* [Assigned task]: Change "top-left" to "upper-left" throughout the material below and reproduce it with nothing else altered, omitting the pictures.

------ Records provided ------

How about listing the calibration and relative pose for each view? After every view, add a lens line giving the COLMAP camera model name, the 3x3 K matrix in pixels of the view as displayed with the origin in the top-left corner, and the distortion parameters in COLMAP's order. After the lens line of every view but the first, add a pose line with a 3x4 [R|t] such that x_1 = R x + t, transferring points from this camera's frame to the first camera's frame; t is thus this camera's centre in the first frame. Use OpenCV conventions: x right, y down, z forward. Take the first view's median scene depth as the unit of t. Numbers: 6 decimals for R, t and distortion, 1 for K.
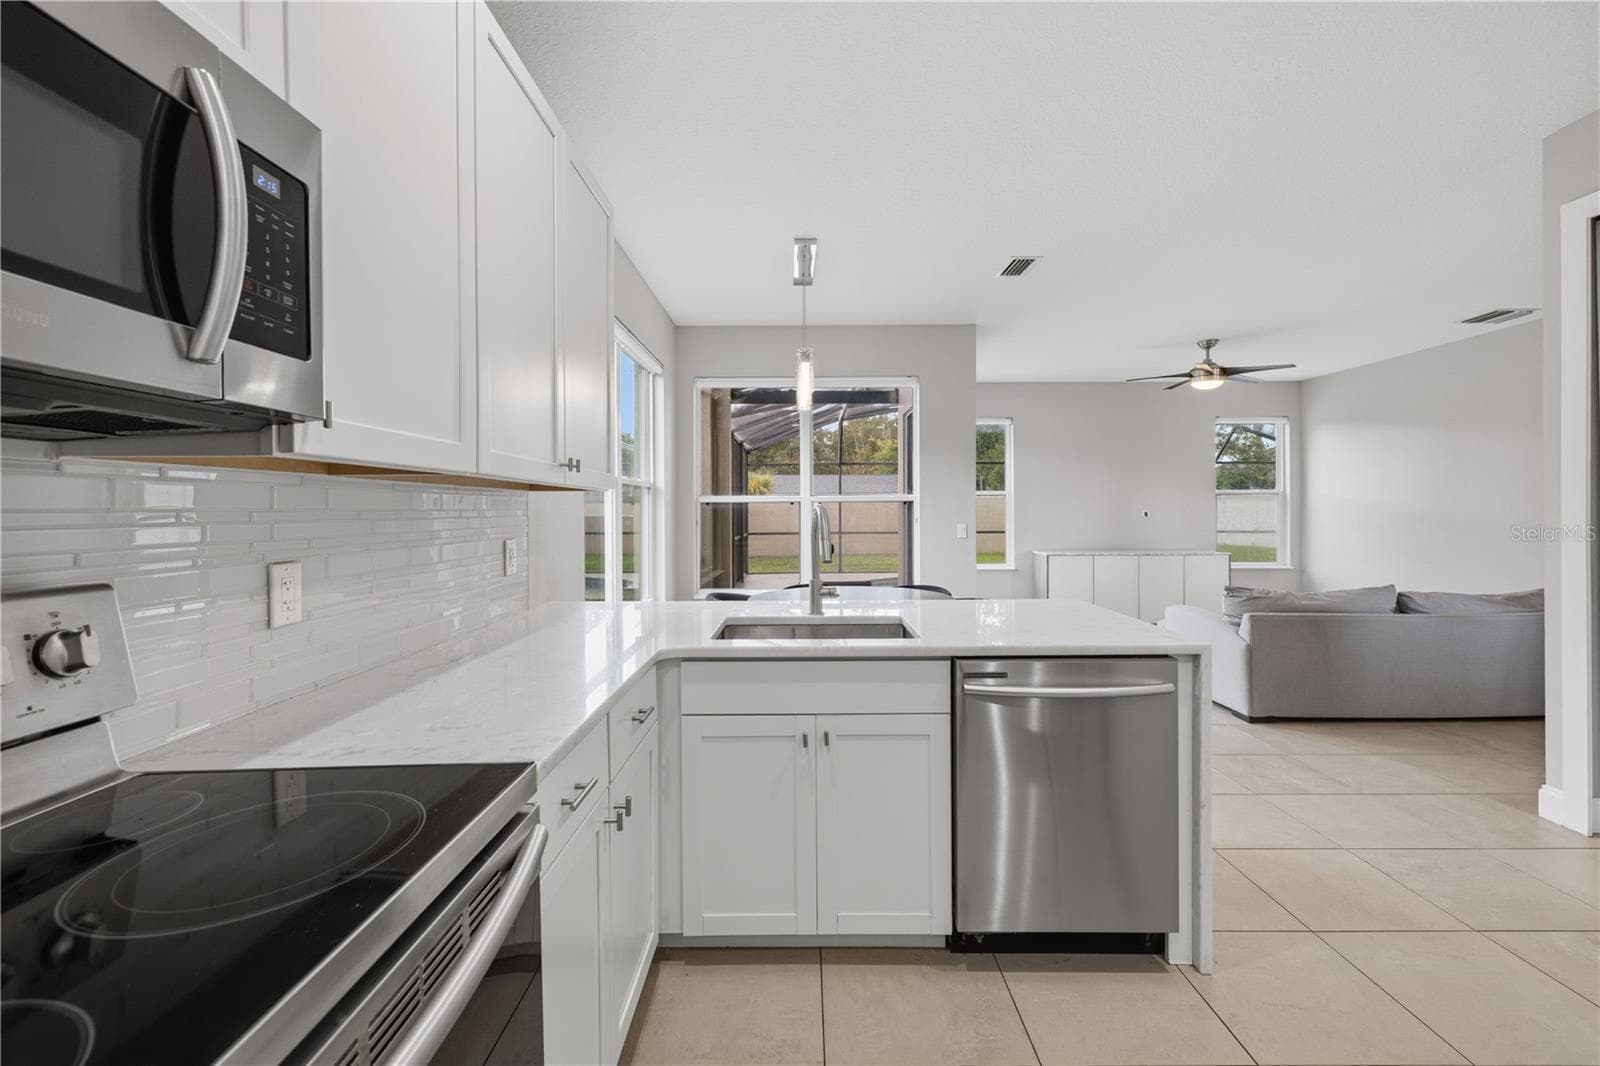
lens RADIAL K [[689.5, 0, 803.4], [0, 689.5, 512.7], [0, 0, 1]] dist [0.024478, -0.013691]
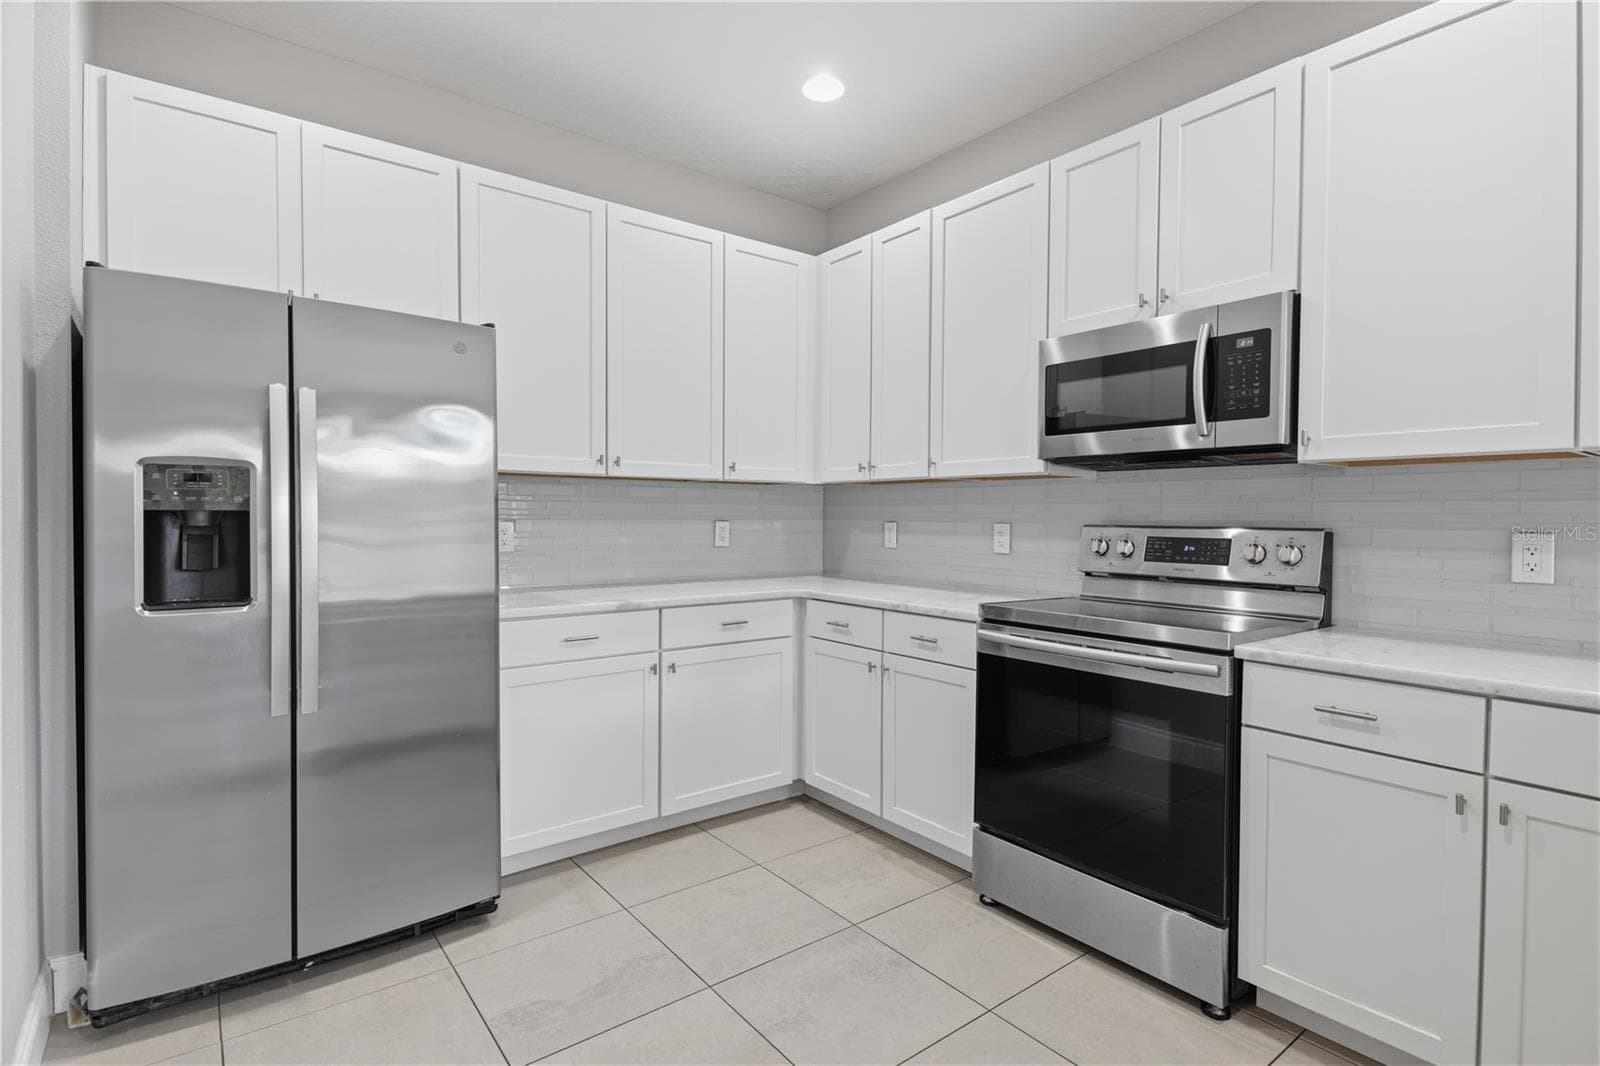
lens RADIAL K [[786.6, 0, 800.0], [0, 786.6, 533.0], [0, 0, 1]] dist [0.010767, -0.000004]
pose [[-0.803630, 0.013057, -0.594986, 0.833115], [-0.005030, 0.999575, 0.028730, 0.027751], [0.595108, 0.026081, -0.803222, 0.984663]]
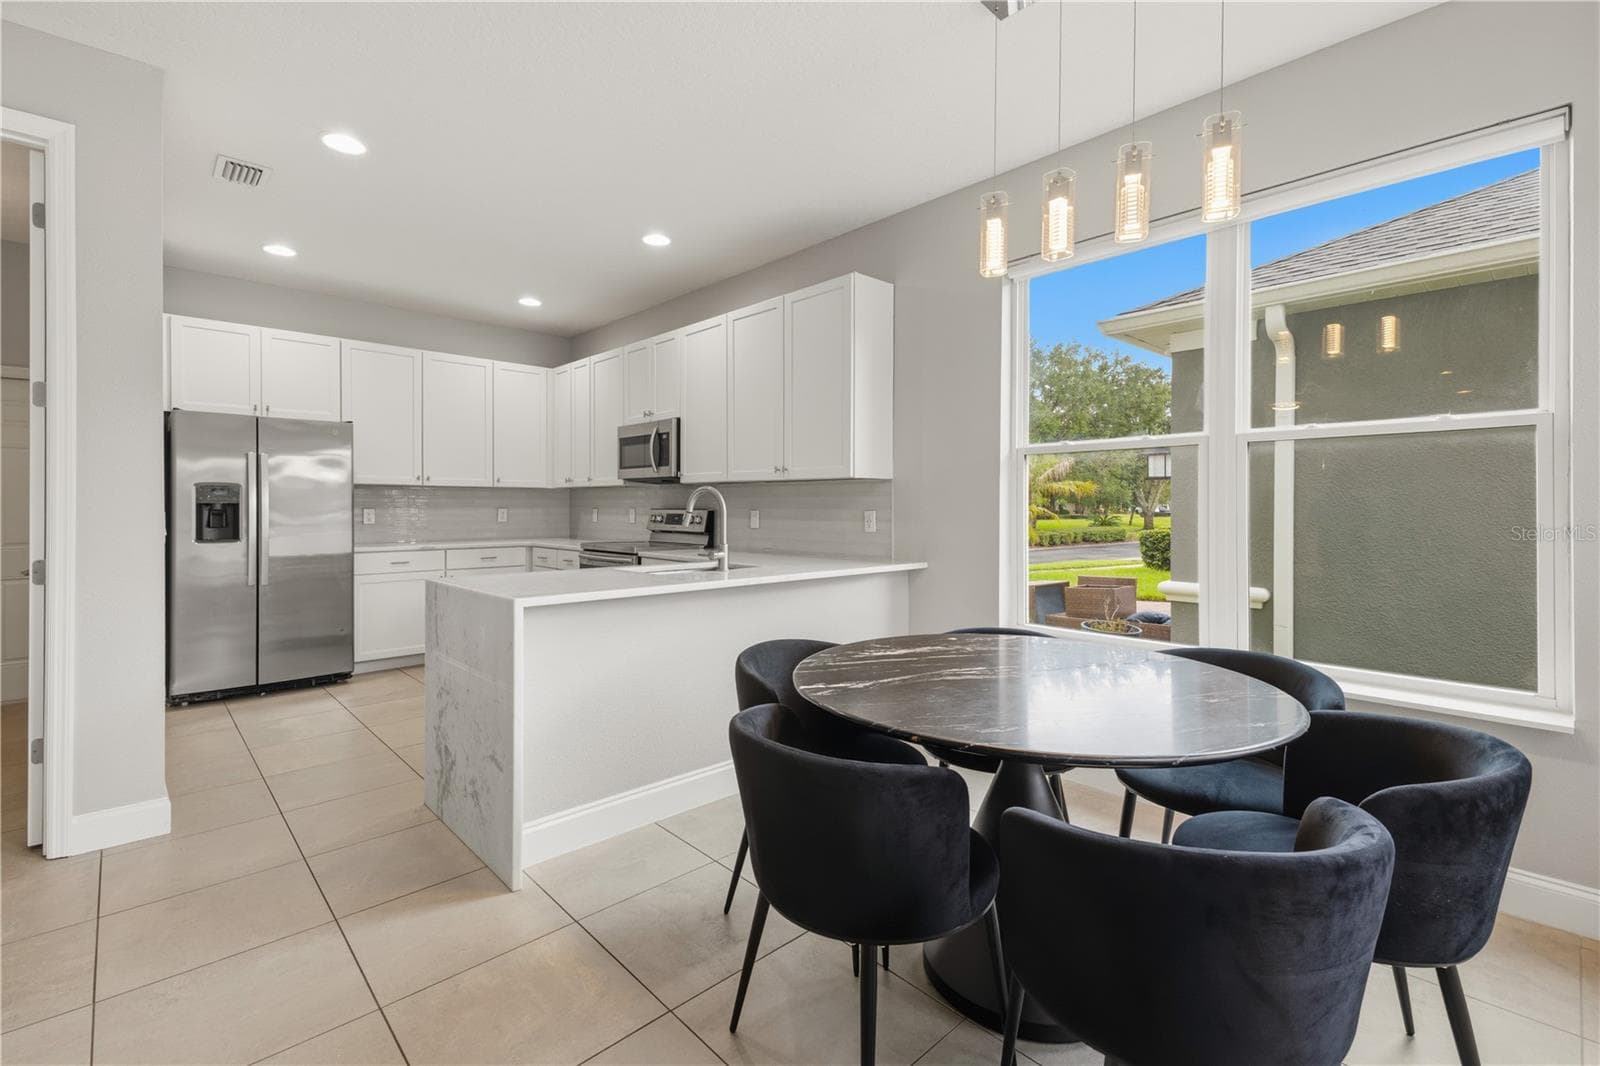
lens RADIAL K [[689.5, 0, 803.4], [0, 689.5, 512.7], [0, 0, 1]] dist [0.024478, -0.013691]
pose [[-0.729675, 0.008815, -0.683737, 1.005077], [-0.001545, 0.999893, 0.014540, 0.026929], [0.683792, 0.011666, -0.729584, 2.635580]]
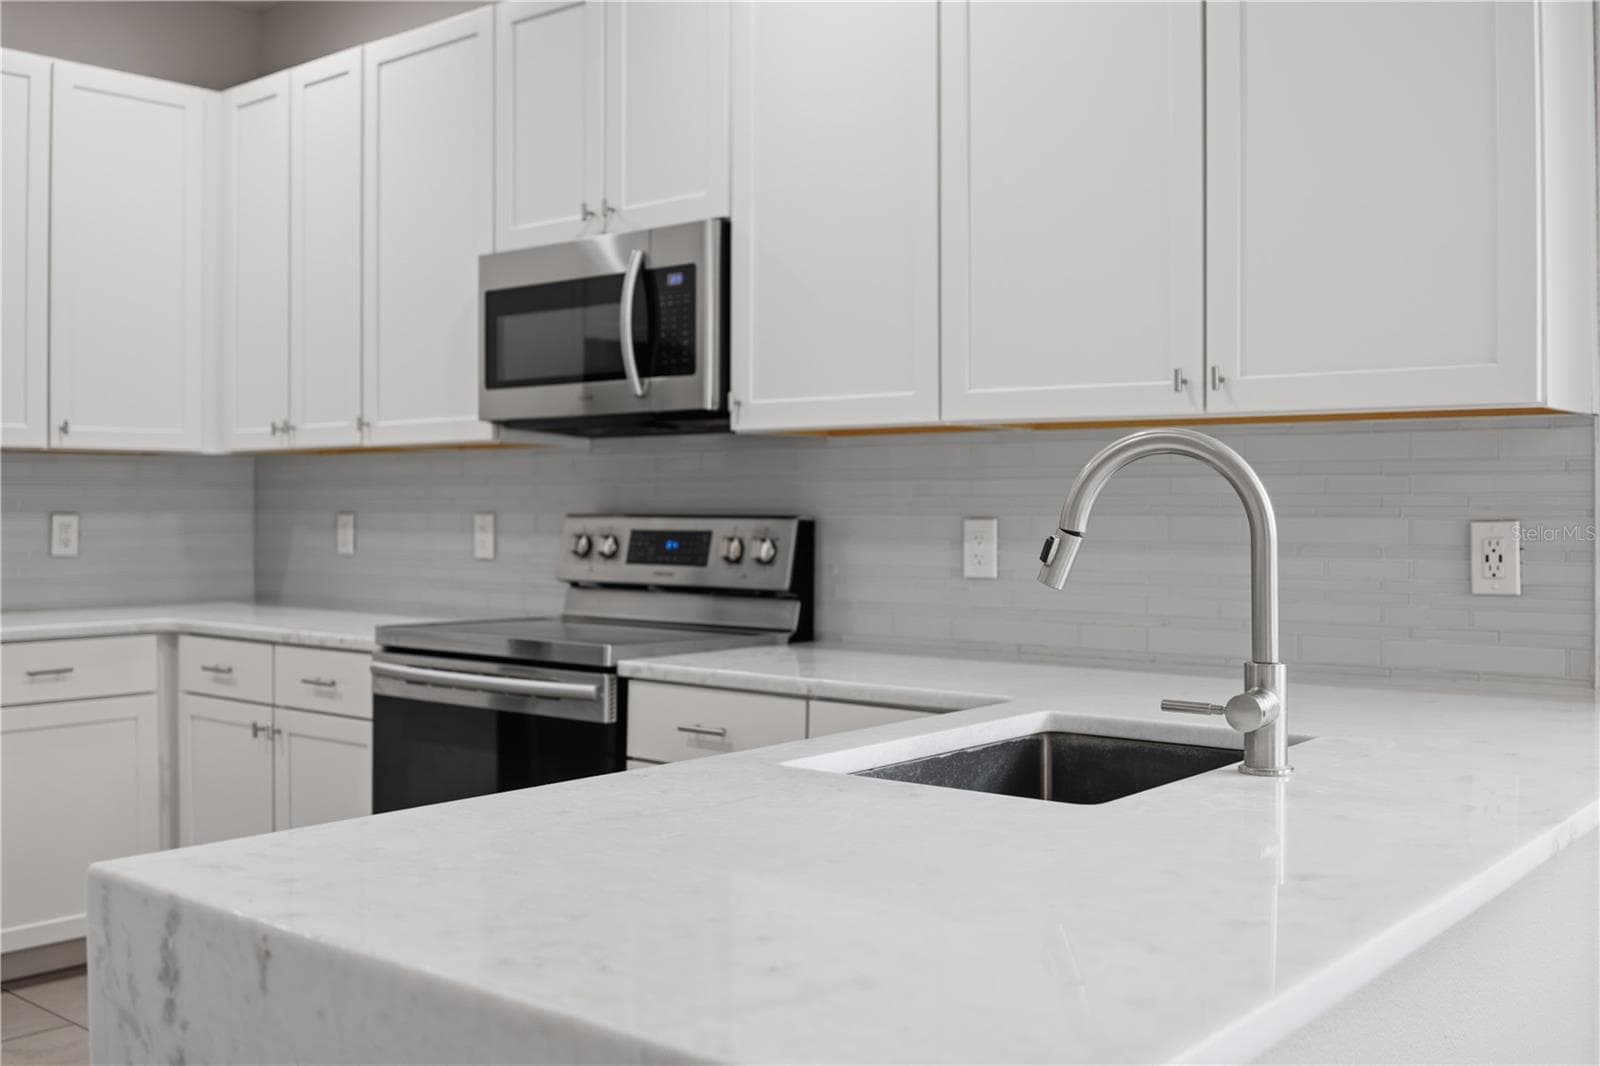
lens RADIAL K [[1559.7, 0, 800.0], [0, 1559.7, 533.0], [0, 0, 1]] dist [-0.060069, -0.014612]
pose [[-0.645034, 0.017834, -0.763945, 0.891100], [-0.000404, 0.999720, 0.023679, 0.027967], [0.764153, 0.015582, -0.644846, 1.680119]]
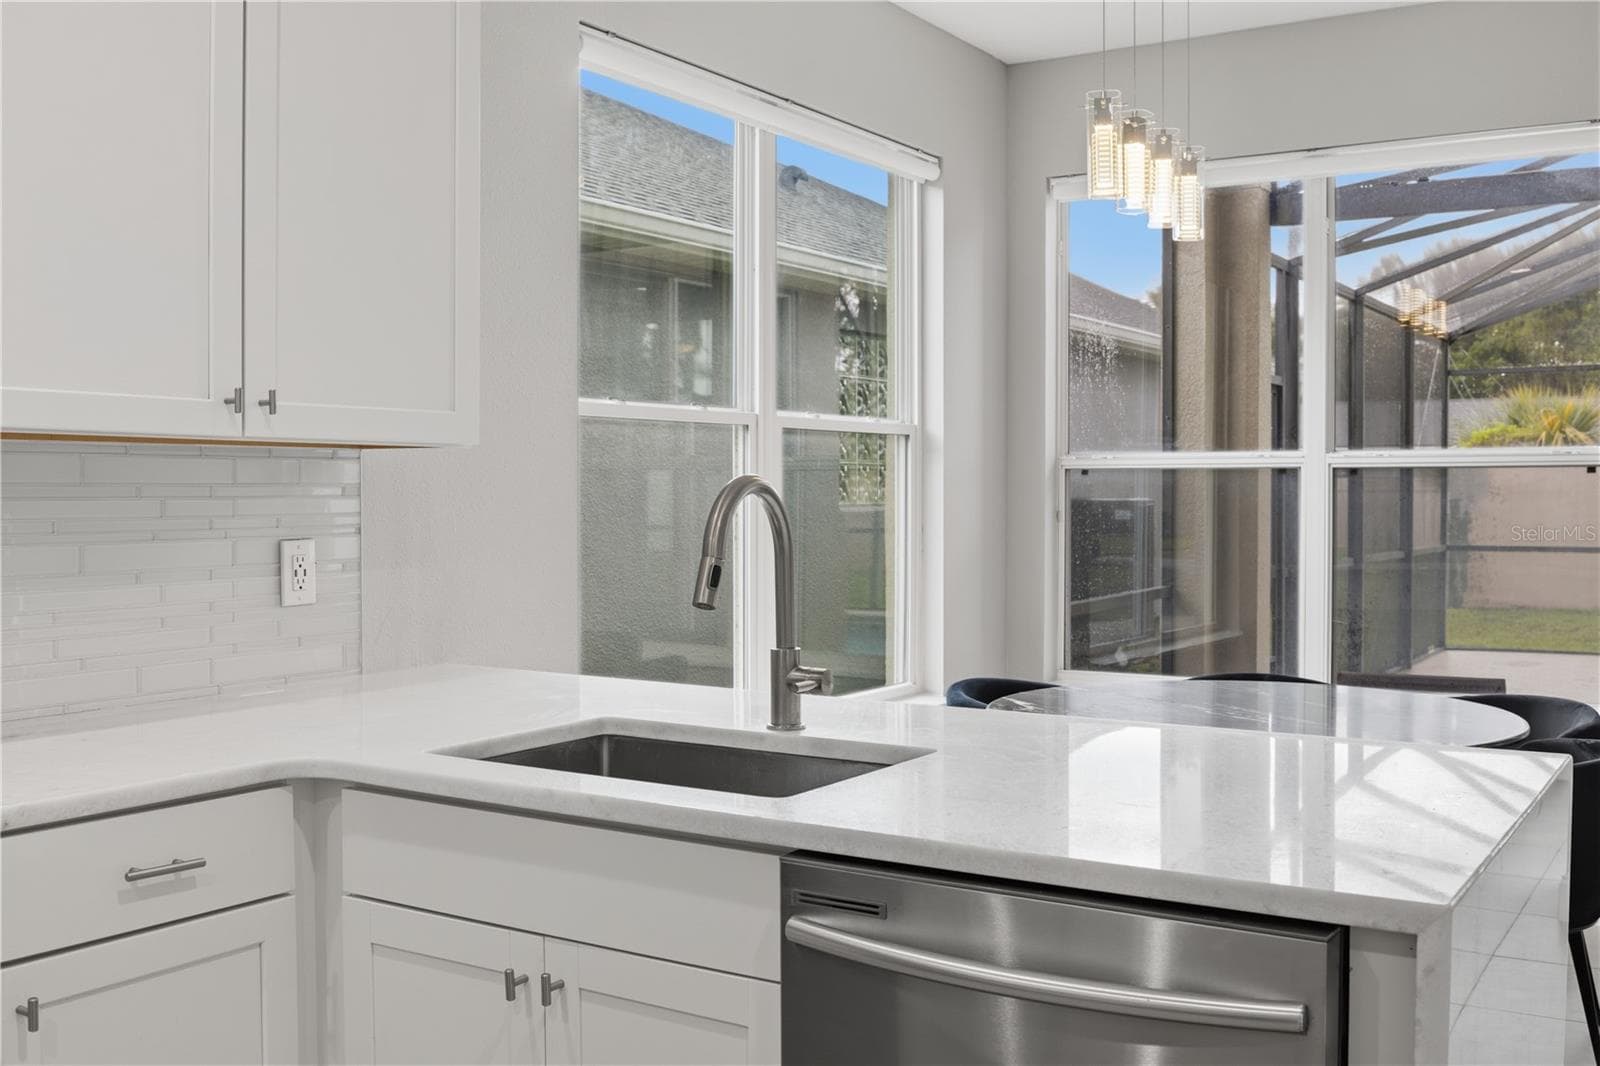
lens RADIAL K [[1622.2, 0, 806.3], [0, 1622.2, 513.8], [0, 0, 1]] dist [-0.052695, 0.002231]
pose [[0.837238, 0.014914, -0.546635, 0.747914], [-0.007287, 0.999844, 0.016118, -0.005525], [0.546790, -0.009512, 0.837216, 0.204346]]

------

* [Response]:
How about listing the calibration and relative pose for each view? After every view, add a lens line giving the COLMAP camera model name, the 3x3 K matrix in pixels of the view as displayed with the origin in the upper-left corner, and the distortion parameters in COLMAP's order. After the lens line of every view but the first, add a pose line with a 3x4 [R|t] such that x_1 = R x + t, transferring points from this camera's frame to the first camera's frame; t is thus this camera's centre in the first frame. Use OpenCV conventions: x right, y down, z forward. Take the first view's median scene depth as the unit of t. Numbers: 6 decimals for R, t and distortion, 1 for K.
lens RADIAL K [[689.5, 0, 803.4], [0, 689.5, 512.7], [0, 0, 1]] dist [0.024478, -0.013691]
lens RADIAL K [[786.6, 0, 800.0], [0, 786.6, 533.0], [0, 0, 1]] dist [0.010767, -0.000004]
pose [[-0.803630, 0.013057, -0.594986, 0.833115], [-0.005030, 0.999575, 0.028730, 0.027751], [0.595108, 0.026081, -0.803222, 0.984663]]
lens RADIAL K [[689.5, 0, 803.4], [0, 689.5, 512.7], [0, 0, 1]] dist [0.024478, -0.013691]
pose [[-0.729675, 0.008815, -0.683737, 1.005077], [-0.001545, 0.999893, 0.014540, 0.026929], [0.683792, 0.011666, -0.729584, 2.635580]]
lens RADIAL K [[1559.7, 0, 800.0], [0, 1559.7, 533.0], [0, 0, 1]] dist [-0.060069, -0.014612]
pose [[-0.645034, 0.017834, -0.763945, 0.891100], [-0.000404, 0.999720, 0.023679, 0.027967], [0.764153, 0.015582, -0.644846, 1.680119]]
lens RADIAL K [[1622.2, 0, 806.3], [0, 1622.2, 513.8], [0, 0, 1]] dist [-0.052695, 0.002231]
pose [[0.837238, 0.014914, -0.546635, 0.747914], [-0.007287, 0.999844, 0.016118, -0.005525], [0.546790, -0.009512, 0.837216, 0.204346]]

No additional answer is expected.